Topic 1 - Final Flashcards
(10 cards)
1.1.
Find the domain and range of the following function
y = (x^2 + 9)/(x-3)
Factor and you’re going to cancel out the two x -3 and end up with
x+3
So there is a hole at x = 3 and you plug in this value into f(x) to find the y value, and the range is all real numbers BUT this y value
1.1. Domain and range of composite functions
In order to find the domain for a function like f x g, both f and g and the new function you create have to have the same domain
In order to find the domain for a function like f(g(x)), g(x) has to be defined and this new composite function but not necessairly f(x)
1.1 What is the domain of
sqrt (1/x + 1)
You set 1/x + 1 ≥ 0
1/x ≥ -1
now you have to consider for when x is negative and when it is positive
for when postiive (x>0)
x≥-1
so this inequality holds true for all positive x values
for when negative (x<0)
x≤−1 which means that for any negative value, the root is only holding true when x≤−1
By consequence the domain must be (-inf, -1] U (0, inf)
1.4.
Vertical asymptote of tan function
x = pi/2 + kpi
1.4.
What is the caveat of restricting teh domain to make a function 1 to 1 to take the inverse
The restricted domain still has to include the ENTIRE range of the original function
Find value of constant k such that the domain of
f(x) = 1/(sqrtkx^2-x) is (-inf, 0) U (5, inf)

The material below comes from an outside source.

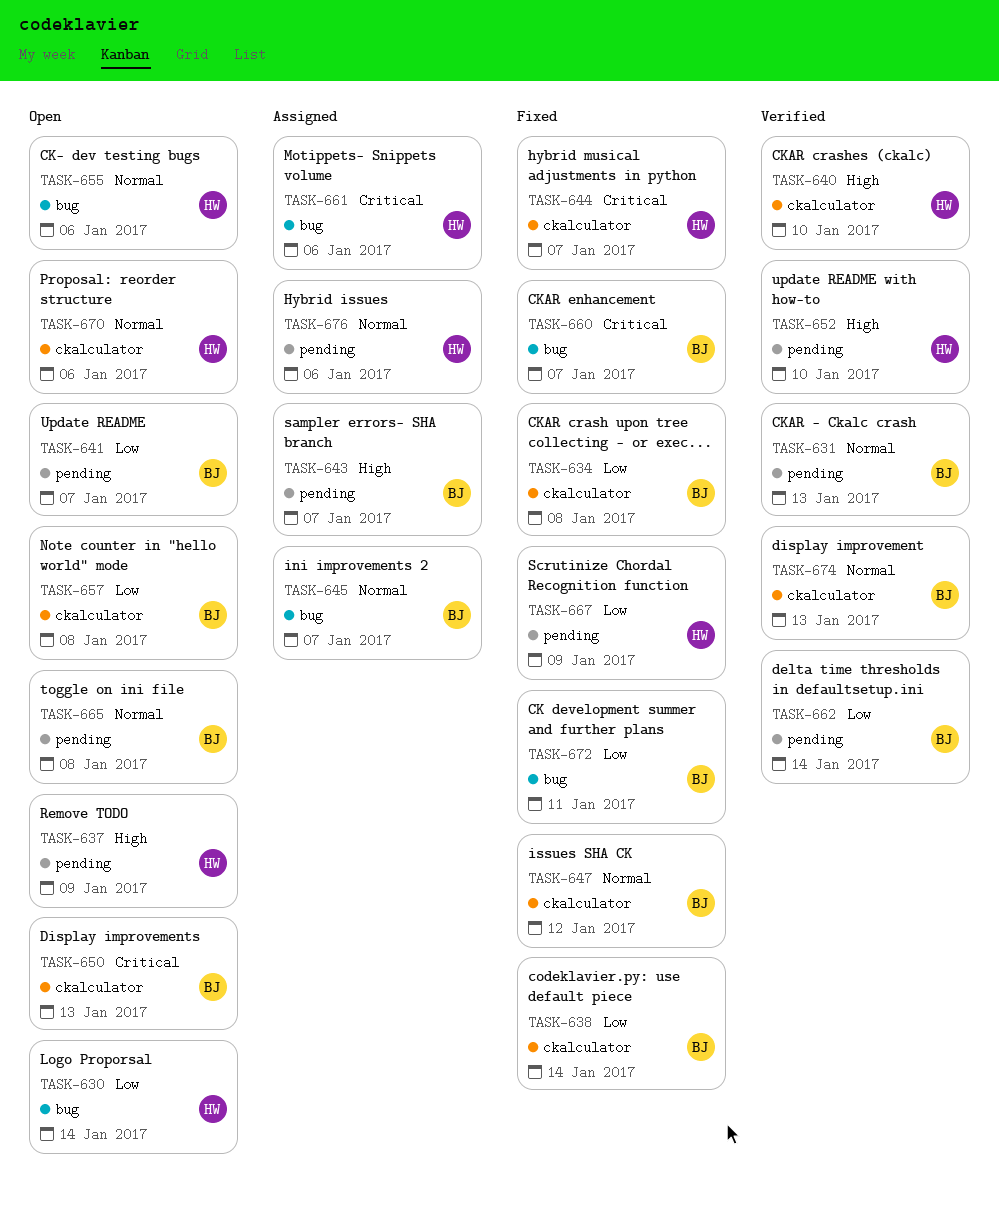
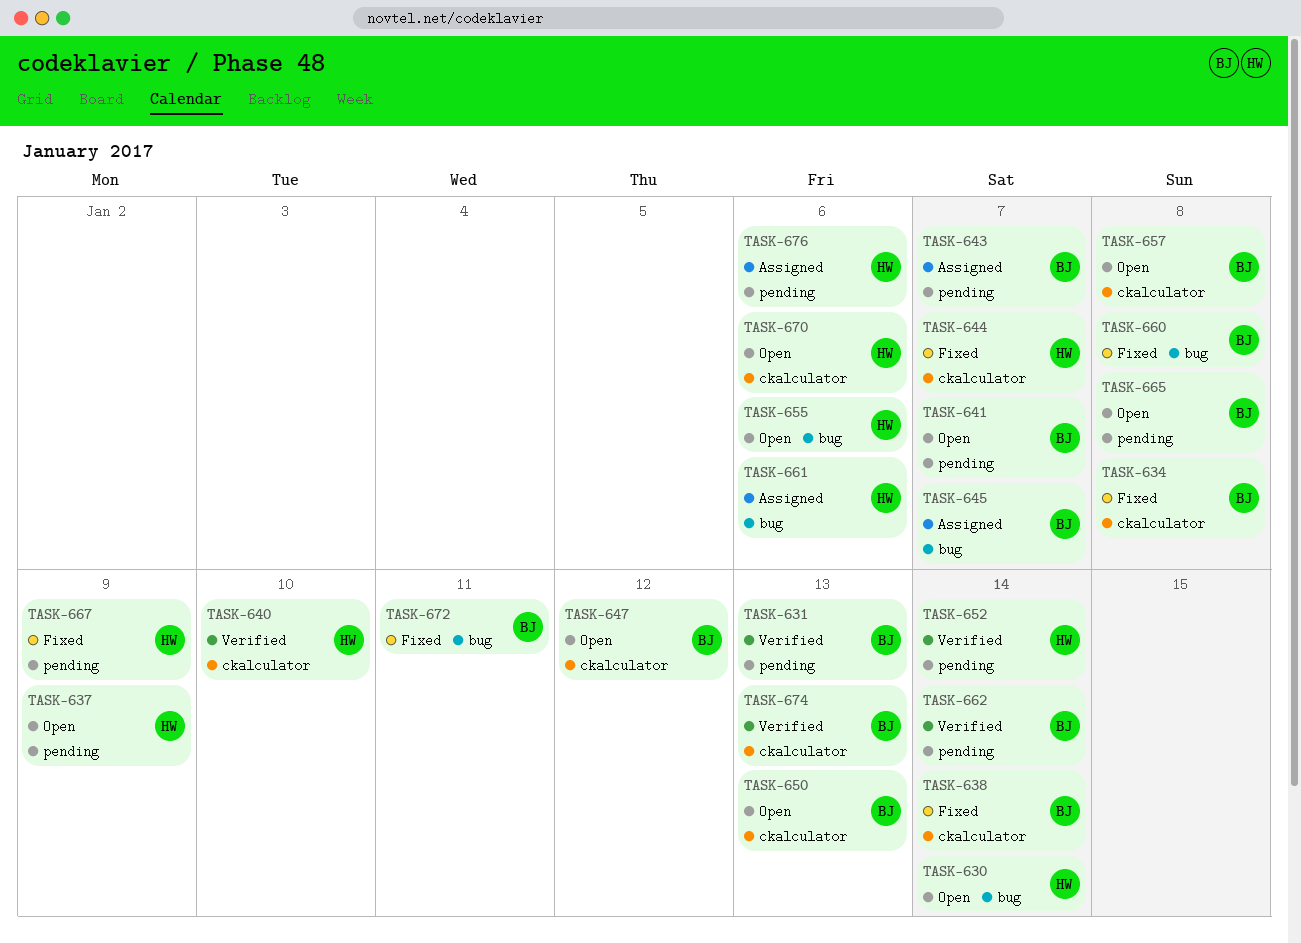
TASK-647, status: Fixed -> Open
TASK-652, due: Jan 10 -> Jan 14
TASK-660, due: Jan 7 -> Jan 8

You know that the denominator cannot equal 0 and it also cannot be less than 1
so factor it out
x(kx -1) and the roots are 0 and 1/k
If k is negative then the parabola opens downwards and the values where it is positive are between teh roots 0 and 1/k, which doesn’t make sense.
So k has to be positive, and in order to fit the constraints of the domain where it is undefined, that would be where
1/k = 5 which is when k = 1/5
1.4
Inverse of trig functions
One thing to note is that the domains are the ranges of all the functions
Arcsin
Domain [-1, 1]
Range [-pi/2, pi/2]
Arccos
Domain [-1, 1]
Range [0, pi]
Arctan
Domain (-inf, inf)
Range (-pi/2, pi/2)
1.5
Find the domain of
ln(ln(ln(x)))
For the inside function ln(x)
x>0
For the 2nd function ln(ln(x))
ln(x)>0
bring both sides up by e and you’ll get
x>1
For the 3rd function ln(ln(ln(x)))
lnln(x))>0
same thing bring both sides up by e
ln(x)>1
repeat
x>e
1.1
Domain of
sqrt(1/x + 1)
This is a bit of a tricky one but you have to split it up into two cases and you end up with
(-inf, -1]U(o, inf)
one important thing to note is that when you take the case assuming x<0, it just flips the sign, yuo are not multiplying -x by -1
How do you find the inverse of
3f(2x+4) -1 using a table of values
g^-1 (2)
So you want to set the expression equal to 2 and rearranging you get
f(2x + 4) = 1
this expression holds true when x is equal to 2 and since (2x+4) represents the f(x) then you know that
2x+4 = 2
so x = -1